Thursday, October 30, 2014

Isn't it time we resurrected another Carpenter?

Me and my buddies enjoyed a spectacular post-Steeler game carouse Sunday with a young Australian couple. We met on a hotel shuttle and they wound up joining us for dinner at Fat Heads on Carson Street.

They were taking the kind of tour of America even most travel-seasoned Americans envy. San Francisco, Yosemite, Texas, Graceland, Washington, NYC — and Pittsburgh!

He was a carpenter and she was one of the most beautiful women I’ve ever seen.

Each was cheerful, engaging and prone to both laughter and inebriation.

We were all destined to be friends.

My buddies asked a lot of questions about their Aussie homeland, their impressions of America and what other destinations remain on their bucket lists.

I asked the carpenter his thoughts on the identity of history’s greatest carpenter.

“Why, Jesus, of course!”

That’s probably the safe answer the Australian state department recommends for anyone traveling to a country that’s just lousy with so many Christian conservatives.

Wrong!

In fact, Jesus was probably a pathetic carpenter.

First of all, if His carpentry was at all competent some of his stuff would have endured. Really, if in the year 1 A.D., you had a swing set that had been built by the crucified Savior, wouldn’t it be something you’d have cherished and preserved? Even one of the Roman pagans would have said, “You know, I may not have agreed with all that ‘love-thy-neighbor’ crap, but I think I’ll hang onto this lunch box He made. Might be worth something one day.”

Why, Pat Robertson would pay a fortune for a lunch box built by Jesus.

Second, who’d hire a hourly wage carpenter as chatty as Jesus must have been?

He’d be standing there saying all His preachy Jesusisms like “The meek shall inherit the Earth,” and, uh, “Live long and prosper!” when all you want Him to do is shut up and stabilize the shelves.

Really, He probably should have been a bartender.

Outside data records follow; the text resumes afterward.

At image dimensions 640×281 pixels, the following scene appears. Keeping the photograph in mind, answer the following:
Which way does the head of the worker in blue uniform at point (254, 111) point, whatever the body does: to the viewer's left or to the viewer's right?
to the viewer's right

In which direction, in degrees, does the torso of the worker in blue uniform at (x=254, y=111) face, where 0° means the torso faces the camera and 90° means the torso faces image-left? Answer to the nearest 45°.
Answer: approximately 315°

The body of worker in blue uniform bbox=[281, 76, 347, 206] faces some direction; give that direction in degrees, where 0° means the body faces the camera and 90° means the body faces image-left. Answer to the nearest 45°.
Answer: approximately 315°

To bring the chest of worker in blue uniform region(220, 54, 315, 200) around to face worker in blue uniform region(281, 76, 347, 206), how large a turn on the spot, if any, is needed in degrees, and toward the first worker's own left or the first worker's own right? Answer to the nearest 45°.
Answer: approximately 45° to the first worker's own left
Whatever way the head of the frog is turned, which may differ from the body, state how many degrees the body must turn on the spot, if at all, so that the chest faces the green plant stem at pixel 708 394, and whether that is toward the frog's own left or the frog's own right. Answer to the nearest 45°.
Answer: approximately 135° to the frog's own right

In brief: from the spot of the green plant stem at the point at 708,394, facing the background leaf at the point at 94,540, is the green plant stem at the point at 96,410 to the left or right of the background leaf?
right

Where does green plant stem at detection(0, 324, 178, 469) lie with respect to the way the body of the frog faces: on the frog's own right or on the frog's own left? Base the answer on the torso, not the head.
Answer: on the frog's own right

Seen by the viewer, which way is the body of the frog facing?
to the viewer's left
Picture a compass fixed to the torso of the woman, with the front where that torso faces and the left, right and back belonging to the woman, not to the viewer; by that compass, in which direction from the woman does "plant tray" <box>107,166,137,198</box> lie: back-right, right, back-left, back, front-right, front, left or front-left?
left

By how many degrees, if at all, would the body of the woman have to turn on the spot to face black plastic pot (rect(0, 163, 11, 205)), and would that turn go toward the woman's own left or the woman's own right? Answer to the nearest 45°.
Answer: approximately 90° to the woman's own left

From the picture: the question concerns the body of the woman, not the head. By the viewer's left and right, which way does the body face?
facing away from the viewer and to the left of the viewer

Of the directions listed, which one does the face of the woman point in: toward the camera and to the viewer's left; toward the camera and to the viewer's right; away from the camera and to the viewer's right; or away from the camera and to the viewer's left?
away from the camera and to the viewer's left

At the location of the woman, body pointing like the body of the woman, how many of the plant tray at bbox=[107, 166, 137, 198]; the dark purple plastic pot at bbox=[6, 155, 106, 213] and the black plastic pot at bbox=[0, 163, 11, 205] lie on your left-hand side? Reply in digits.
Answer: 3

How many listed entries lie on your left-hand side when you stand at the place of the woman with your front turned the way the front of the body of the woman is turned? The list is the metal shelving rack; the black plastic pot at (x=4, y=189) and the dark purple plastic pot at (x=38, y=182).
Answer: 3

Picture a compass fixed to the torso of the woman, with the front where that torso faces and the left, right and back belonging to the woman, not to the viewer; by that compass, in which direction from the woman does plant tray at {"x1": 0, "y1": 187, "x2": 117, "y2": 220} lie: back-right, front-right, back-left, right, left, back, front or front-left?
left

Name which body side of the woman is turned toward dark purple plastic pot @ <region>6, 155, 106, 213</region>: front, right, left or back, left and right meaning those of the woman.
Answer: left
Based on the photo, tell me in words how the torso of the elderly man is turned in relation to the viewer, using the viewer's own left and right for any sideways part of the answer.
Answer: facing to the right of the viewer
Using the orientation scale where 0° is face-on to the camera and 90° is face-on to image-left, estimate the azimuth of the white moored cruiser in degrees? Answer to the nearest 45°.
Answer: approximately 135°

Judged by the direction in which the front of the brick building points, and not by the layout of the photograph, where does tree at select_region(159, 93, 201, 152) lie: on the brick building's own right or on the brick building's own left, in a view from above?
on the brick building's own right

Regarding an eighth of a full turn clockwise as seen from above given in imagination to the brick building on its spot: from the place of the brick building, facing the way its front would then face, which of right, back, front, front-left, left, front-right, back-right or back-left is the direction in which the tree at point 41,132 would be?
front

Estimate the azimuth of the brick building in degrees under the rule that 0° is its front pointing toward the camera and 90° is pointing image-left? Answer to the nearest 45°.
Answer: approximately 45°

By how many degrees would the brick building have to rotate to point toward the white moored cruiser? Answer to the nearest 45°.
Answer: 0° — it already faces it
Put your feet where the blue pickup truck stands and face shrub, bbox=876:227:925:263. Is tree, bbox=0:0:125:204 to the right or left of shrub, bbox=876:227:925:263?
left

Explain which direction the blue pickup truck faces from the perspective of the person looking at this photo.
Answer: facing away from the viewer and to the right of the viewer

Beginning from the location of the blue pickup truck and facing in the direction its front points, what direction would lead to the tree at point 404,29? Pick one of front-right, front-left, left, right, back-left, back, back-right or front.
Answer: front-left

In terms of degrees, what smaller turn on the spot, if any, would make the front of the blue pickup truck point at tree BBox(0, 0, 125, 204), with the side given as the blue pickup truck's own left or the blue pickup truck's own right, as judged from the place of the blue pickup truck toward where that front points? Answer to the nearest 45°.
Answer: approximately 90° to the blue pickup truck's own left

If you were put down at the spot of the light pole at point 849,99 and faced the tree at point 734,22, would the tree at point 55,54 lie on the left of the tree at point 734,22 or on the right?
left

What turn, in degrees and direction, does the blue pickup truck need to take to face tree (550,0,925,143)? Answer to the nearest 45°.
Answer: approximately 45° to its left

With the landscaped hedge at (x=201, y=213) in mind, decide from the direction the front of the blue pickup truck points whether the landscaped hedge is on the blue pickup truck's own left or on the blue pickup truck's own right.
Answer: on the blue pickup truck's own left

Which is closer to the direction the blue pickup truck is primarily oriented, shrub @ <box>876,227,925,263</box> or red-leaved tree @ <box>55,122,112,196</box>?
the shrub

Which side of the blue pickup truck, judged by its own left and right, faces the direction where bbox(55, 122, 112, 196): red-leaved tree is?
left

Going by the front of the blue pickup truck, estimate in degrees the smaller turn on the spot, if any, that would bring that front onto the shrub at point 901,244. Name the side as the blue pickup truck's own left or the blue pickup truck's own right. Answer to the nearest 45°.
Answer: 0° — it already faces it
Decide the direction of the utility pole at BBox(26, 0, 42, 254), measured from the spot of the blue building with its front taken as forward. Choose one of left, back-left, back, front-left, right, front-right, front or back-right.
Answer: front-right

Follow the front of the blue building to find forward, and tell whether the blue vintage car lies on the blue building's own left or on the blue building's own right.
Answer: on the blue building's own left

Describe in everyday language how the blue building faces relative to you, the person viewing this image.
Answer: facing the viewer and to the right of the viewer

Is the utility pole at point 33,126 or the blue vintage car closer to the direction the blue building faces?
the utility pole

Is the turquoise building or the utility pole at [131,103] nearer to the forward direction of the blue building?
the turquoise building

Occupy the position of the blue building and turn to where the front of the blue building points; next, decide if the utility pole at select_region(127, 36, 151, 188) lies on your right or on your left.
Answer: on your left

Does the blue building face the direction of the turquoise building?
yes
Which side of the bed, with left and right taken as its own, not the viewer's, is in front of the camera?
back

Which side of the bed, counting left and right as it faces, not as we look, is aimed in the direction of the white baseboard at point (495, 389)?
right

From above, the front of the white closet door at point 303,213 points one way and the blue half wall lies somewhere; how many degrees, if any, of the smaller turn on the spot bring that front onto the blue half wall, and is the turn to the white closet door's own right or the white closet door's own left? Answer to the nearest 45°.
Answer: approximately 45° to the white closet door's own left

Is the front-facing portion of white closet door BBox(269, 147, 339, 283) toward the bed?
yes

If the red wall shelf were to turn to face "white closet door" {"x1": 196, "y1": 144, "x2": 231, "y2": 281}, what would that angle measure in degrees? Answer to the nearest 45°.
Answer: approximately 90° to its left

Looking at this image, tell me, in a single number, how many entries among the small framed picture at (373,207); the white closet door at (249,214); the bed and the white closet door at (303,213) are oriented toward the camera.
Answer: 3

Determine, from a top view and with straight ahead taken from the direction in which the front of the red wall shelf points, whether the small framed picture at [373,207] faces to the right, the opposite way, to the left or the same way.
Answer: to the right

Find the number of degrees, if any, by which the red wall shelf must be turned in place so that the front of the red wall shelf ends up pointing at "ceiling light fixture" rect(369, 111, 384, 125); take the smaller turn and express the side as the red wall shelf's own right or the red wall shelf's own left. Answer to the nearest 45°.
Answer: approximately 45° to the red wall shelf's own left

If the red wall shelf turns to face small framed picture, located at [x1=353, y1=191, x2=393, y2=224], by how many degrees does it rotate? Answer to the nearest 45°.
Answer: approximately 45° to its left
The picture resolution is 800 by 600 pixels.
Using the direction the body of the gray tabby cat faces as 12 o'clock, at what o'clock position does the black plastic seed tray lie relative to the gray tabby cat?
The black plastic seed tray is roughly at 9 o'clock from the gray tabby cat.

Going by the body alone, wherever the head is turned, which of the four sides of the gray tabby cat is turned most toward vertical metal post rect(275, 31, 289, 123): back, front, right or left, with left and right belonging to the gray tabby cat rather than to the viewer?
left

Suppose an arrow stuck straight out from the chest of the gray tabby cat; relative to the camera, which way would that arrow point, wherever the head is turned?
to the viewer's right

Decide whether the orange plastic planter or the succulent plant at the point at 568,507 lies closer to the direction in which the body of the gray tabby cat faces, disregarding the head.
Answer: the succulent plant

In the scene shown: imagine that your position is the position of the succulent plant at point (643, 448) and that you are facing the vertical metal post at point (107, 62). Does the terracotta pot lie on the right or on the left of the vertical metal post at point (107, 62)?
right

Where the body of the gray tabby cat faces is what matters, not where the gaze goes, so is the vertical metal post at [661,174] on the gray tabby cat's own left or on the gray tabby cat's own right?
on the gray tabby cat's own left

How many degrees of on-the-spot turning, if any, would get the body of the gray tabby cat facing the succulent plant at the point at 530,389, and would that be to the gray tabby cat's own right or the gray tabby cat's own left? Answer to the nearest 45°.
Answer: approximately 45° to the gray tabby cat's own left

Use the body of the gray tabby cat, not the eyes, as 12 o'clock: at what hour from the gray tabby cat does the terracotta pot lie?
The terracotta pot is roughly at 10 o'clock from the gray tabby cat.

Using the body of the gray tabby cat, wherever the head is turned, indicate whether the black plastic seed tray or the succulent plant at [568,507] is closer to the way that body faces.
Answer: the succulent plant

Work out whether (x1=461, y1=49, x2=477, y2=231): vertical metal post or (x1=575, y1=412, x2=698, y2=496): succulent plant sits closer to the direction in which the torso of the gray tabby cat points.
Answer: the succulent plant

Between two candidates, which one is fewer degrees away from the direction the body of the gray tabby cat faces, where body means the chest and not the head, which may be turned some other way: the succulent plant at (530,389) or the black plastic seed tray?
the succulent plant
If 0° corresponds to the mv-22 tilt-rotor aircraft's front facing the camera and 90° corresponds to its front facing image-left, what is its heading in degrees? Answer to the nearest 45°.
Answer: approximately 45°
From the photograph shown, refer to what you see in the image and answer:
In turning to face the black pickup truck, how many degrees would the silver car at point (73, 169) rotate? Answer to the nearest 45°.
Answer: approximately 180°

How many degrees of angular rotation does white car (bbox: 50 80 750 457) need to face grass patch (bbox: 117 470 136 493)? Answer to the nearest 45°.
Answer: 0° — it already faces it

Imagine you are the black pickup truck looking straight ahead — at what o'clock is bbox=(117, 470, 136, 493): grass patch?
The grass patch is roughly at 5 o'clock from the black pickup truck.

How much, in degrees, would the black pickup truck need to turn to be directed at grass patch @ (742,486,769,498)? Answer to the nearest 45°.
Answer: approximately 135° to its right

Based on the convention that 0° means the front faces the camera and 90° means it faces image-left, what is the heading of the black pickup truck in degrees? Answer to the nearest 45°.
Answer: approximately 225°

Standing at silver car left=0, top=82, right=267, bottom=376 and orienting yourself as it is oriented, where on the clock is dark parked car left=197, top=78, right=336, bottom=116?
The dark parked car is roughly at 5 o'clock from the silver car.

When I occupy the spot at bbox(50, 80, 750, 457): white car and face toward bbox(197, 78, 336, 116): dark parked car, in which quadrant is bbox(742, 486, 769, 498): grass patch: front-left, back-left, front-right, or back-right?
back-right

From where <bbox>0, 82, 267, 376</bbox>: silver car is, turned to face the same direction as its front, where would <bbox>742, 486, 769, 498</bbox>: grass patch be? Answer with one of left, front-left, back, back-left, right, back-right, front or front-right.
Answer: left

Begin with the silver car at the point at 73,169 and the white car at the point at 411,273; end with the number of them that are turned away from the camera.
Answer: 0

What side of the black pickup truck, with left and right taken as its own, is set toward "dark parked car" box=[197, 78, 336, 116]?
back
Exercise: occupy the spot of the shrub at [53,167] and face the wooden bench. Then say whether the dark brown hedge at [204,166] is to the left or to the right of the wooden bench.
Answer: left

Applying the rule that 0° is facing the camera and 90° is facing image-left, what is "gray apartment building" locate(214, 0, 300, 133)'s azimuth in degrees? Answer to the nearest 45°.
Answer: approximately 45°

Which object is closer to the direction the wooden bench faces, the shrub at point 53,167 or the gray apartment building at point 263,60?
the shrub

“Well,” the Aussie asked, “who’s a better carpenter than Jesus?”

My answer floored him.

Karen was the better Carpenter.

Karen Carpenter was 32 in 1983 when she died from complications stemming from anorexia, or about the same age as Jesus when He died from complications stemming from crucifixion. So next March she’ll be dead as for as long as she’d been alive.

If there’s ever been a wave of Karen Carpenter nostalgia, I must’ve missed it. I worry that she’s being forgotten.

Not by me.

I spend a lot of car time listening to WCNS-AM, the local Latrobe radio. They play a pleasing variety of oldies in the morning whenever I’m seeking a clear mind for what Moe Howard always called “real thinkin’.”

The station’s motto, “It’s Yesterday Once More,” is a nod to The Carpenters and a voice that never fails to move me.

Recall for a moment these hits: “Only Yesterday,” “We’ve Only Just Begun,” “Close To You,” “Superstar,” “Rainy Days and Mondays,” “Top of the World,” “Hurting Each Other,” and “Won’t Last a Day Without You.”

Each is a wonderfully crafted pop song, all of them anchored by Karen’s angelic contralto.

Did you know she always considered herself more of a drummer than a singer, and that she in 1975 was voted by Playboy readers as rock’s top drummer? Whether the results were a goof or not, I do not know, but I do know the man who came in second, John Bonham of Led Zeppelin, took them seriously enough to ungraciously say her drumming sucked and she “couldn’t last 10 minutes with a Zeppelin song.”

He must have been a humorless jerk.

It would have been funny if Oscar the Grouch would have challenged him to drum on “Sing” with him and the rest of the Sesame Street gang out front.

Her suitors included Steve Martin, Tony Danza, and Mark Harmon, a classy group of relevant gents and testaments to her charming appeal.

Her urgent desire to have children may have played a role in her hasty decision to in 1981 marry a real estate developer named Thomas James Burris. The marriage ended about a year later after he revealed he’d concealed the fact he’d undergone a vasectomy prior to the courtship.

I’ve never heard of Thomas James Burris, but if I ever meet a man who says, “Hi! I’m Thomas James Burris!” I’ll recall his cruel deception and rip his head right off.

Today, her brother and bandmate Richard Carpenter is an avid arts supporter and in 2004 donated $3 million in Karen’s memory to a local arts foundation.

So that’s my story of why I think Karen was the better Carpenter.

It’s such a shame she died so young and tragically. I wish we could bring her back, but I know we can’t.

I guess the best we can hope for is that someone one day will give her outstanding music a proper resurrection.